Interview

OMV-Chef Alfred Stern: "Wir haben das Russland-Risiko unterschätzt"

Die Investitionen der OMV in Russland seien „ein Fehler“ gewesen, sagt der neue Chef, Alfred Stern. Überstürzt aussteigen will er dennoch nicht. Auch Europa brauche russisches Gas noch länger.

Die Presse: Russische Gaslieferungen ins Ausland müssen nach den Worten von Präsident Wladimir Putin ab Freitag in Rubel gezahlt werden. Ein entsprechendes Dekret wurde am Donnerstag unterzeichnet. Bleiben Sie dabei, weiter nur Euro zu überweisen?

Alfred Stern: Wir haben ja keinen Vertrag mit der russischen Regierung, sondern mit Gazprom. Wir warten auf Informationen von Gazprom. Im Moment lautet unser Vertrag auf Euro. Es gibt keine Grundlage, anders zu bezahlen.

Auf politischer Ebene ist der Widerstand fundamentaler. Einige EU-Länder fordern ein Gas-Embargo, um Putins Krieg nicht zu finanzieren. Ist das heuer überhaupt machbar?
════════════════
Arbeitsanweisungen:
• 1. Gib aus dem Interview mit Alfred Stern den Abschnitt wortgetreu wieder, der mit „Die Investitionen der“ beginnt und bis einschließlich „anders zu bezahlen.“ reicht.
• 2. Beantworte anhand des Interviews mit Alfred Stern diese Fragen:
(a) Welche Funktion hat Alfred Stern bei der OMV?
(b) Mit wem hat die OMV nach Sterns Worten ihren Vertrag?
(c) Auf welche Währung lautet dieser Vertrag im Moment?
• 3. Fasse das Interview mit Alfred Stern in zwei Sätzen zusammen.
Die Einträge des Datensatzes spielen hierfür keine Rolle.

(Einträge eines Datensatzes)
════════════════
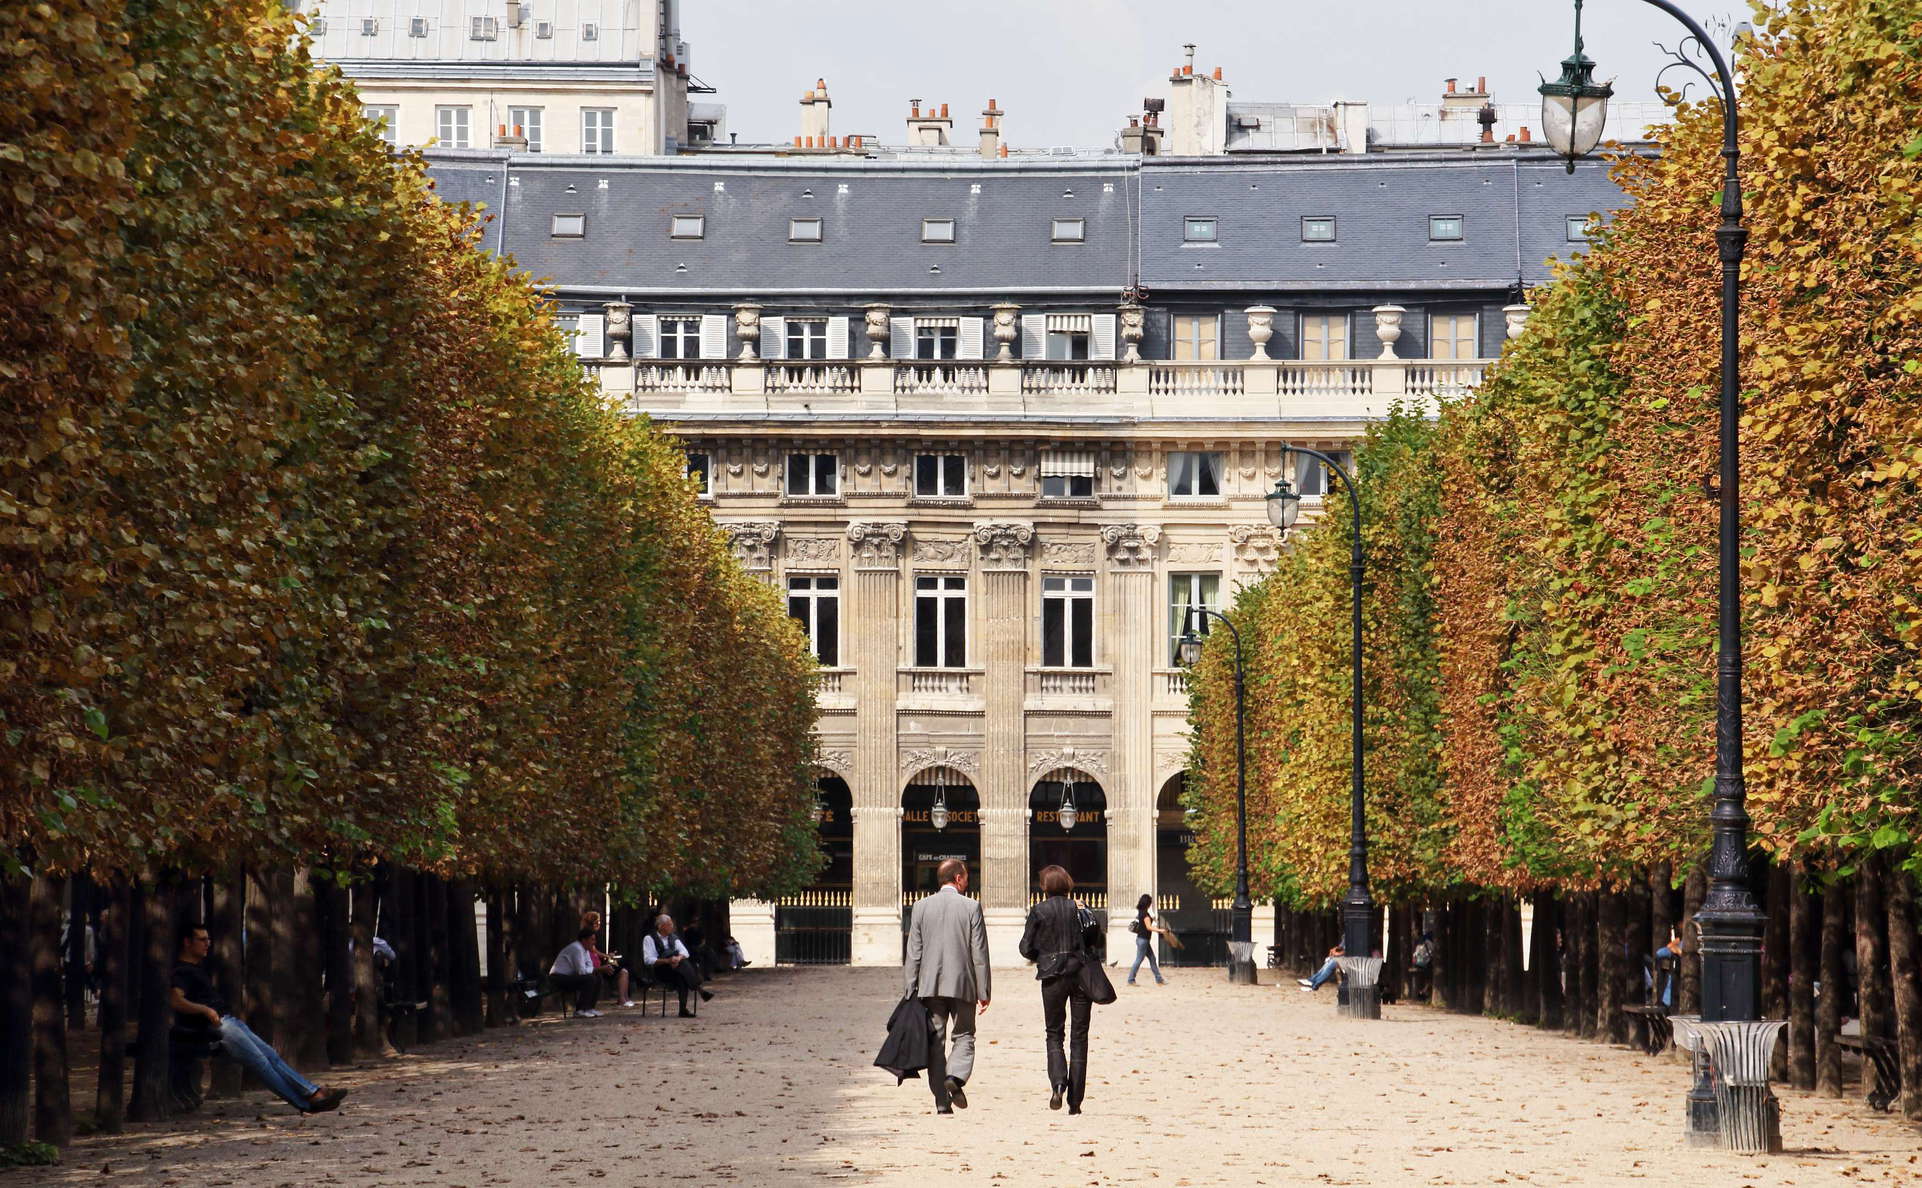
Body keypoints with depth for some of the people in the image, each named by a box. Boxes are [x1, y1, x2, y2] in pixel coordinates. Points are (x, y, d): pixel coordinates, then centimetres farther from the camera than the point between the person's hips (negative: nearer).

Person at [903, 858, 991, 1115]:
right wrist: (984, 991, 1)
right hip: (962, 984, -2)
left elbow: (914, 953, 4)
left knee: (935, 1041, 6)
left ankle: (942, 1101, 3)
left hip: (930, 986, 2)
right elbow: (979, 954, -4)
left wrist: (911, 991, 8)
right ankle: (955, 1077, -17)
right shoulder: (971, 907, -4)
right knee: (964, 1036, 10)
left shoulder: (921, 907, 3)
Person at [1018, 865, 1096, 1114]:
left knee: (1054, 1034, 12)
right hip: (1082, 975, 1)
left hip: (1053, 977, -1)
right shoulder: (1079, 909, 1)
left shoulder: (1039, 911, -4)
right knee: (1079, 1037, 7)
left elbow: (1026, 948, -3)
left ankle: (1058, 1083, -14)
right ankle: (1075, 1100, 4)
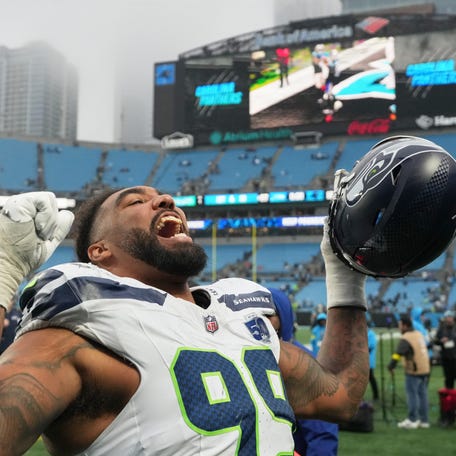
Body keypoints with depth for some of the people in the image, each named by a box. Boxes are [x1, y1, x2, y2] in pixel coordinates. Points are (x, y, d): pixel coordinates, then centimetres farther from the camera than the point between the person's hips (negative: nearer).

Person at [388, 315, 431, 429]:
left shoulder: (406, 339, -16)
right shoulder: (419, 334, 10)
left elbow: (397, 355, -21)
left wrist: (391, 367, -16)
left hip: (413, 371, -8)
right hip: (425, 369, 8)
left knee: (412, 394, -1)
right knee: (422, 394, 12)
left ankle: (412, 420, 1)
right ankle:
════════════════
Lösungen:
• 1.
Die Investitionen der OMV in Russland seien „ein Fehler“ gewesen, sagt der neue Chef, Alfred Stern. Überstürzt aussteigen will er dennoch nicht. Auch Europa brauche russisches Gas noch länger.

Die Presse: Russische Gaslieferungen ins Ausland müssen nach den Worten von Präsident Wladimir Putin ab Freitag in Rubel gezahlt werden. Ein entsprechendes Dekret wurde am Donnerstag unterzeichnet. Bleiben Sie dabei, weiter nur Euro zu überweisen?

Alfred Stern: Wir haben ja keinen Vertrag mit der russischen Regierung, sondern mit Gazprom. Wir warten auf Informationen von Gazprom. Im Moment lautet unser Vertrag auf Euro. Es gibt keine Grundlage, anders zu bezahlen.

• 2.
(a) Er ist der neue Chef der OMV.
(b) Mit Gazprom, nicht mit der russischen Regierung.
(c) Auf Euro.

• 3. OMV-Chef Alfred Stern nennt die Investitionen der OMV in Russland einen Fehler, will aber nicht überstürzt aussteigen, da auch Europa russisches Gas noch länger brauche. Zu Putins Vorgabe, Gaslieferungen ab Freitag in Rubel zu bezahlen, sagt er, der Vertrag mit Gazprom laute auf Euro und es gebe keine Grundlage, anders zu bezahlen.